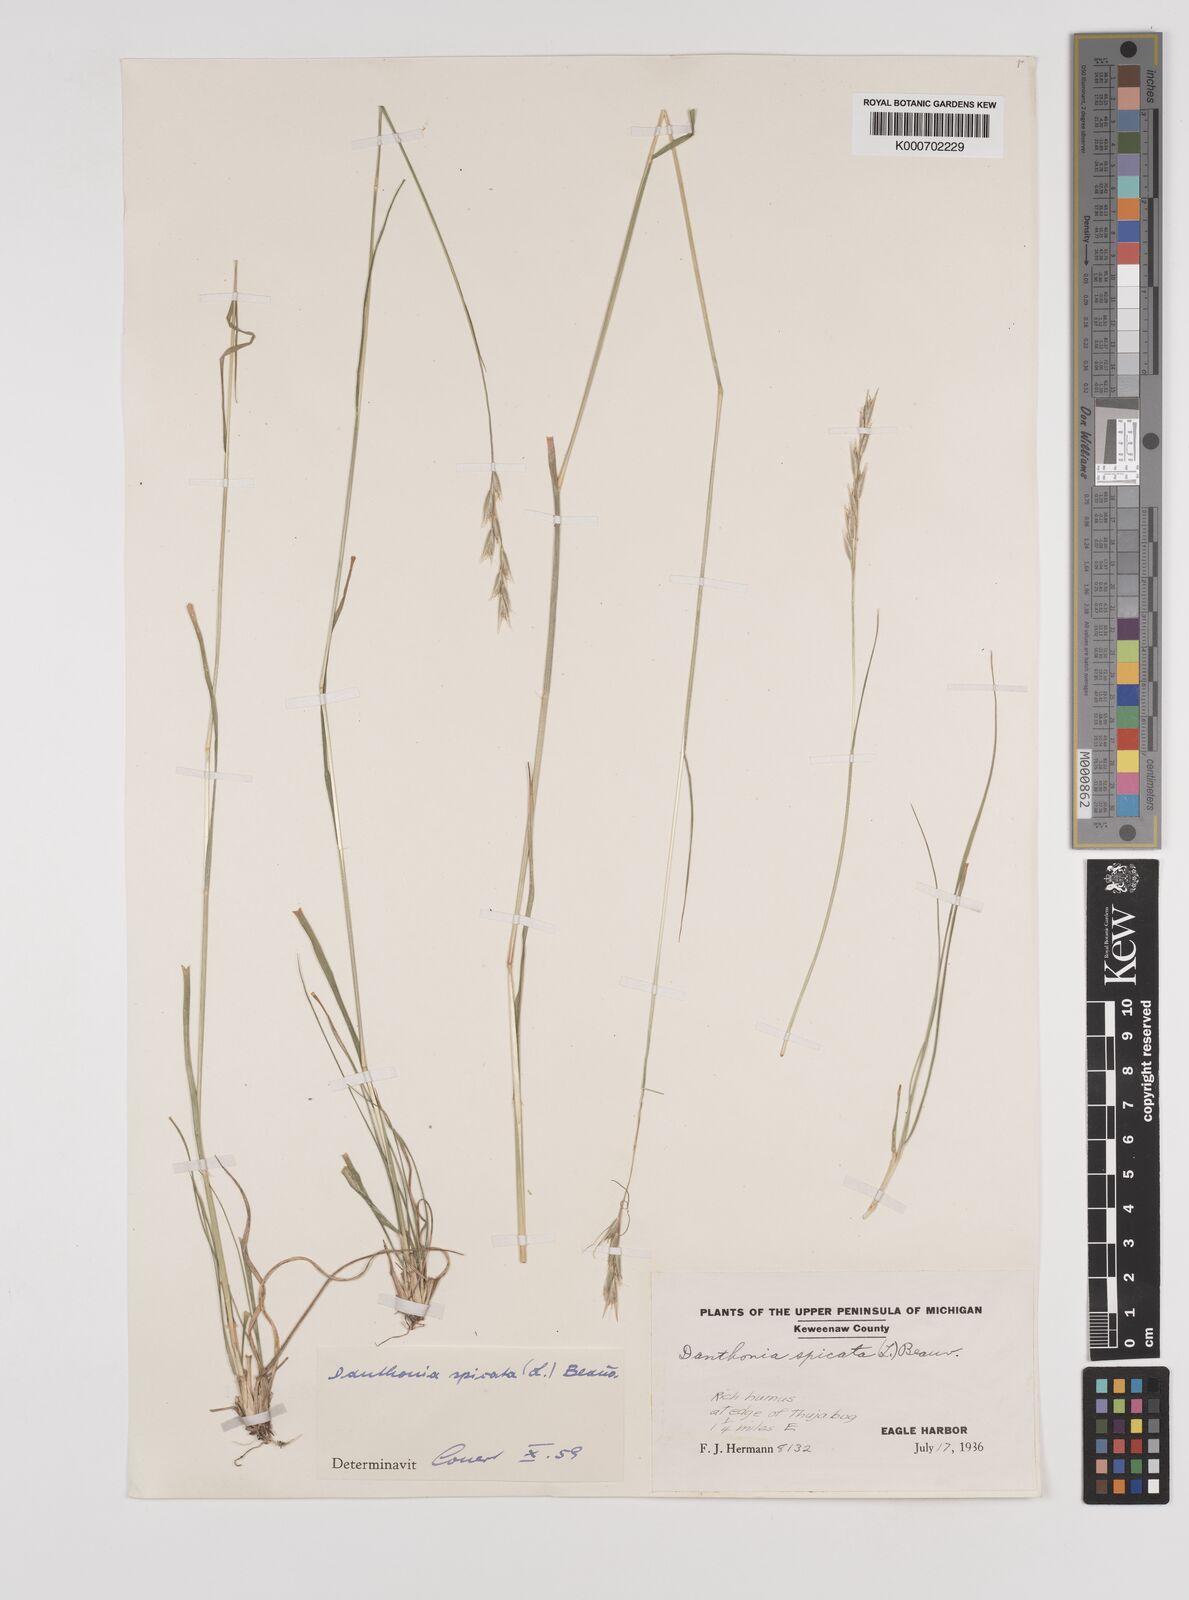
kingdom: Plantae
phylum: Tracheophyta
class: Liliopsida
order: Poales
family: Poaceae
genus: Danthonia
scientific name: Danthonia spicata
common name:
********
§ **Short task**: Reproduce the listing verbatim, starting with the line that contains "phylum: Tracheophyta" and continuing through its final line.

§ **Complete response**:
phylum: Tracheophyta
class: Liliopsida
order: Poales
family: Poaceae
genus: Danthonia
scientific name: Danthonia spicata
common name:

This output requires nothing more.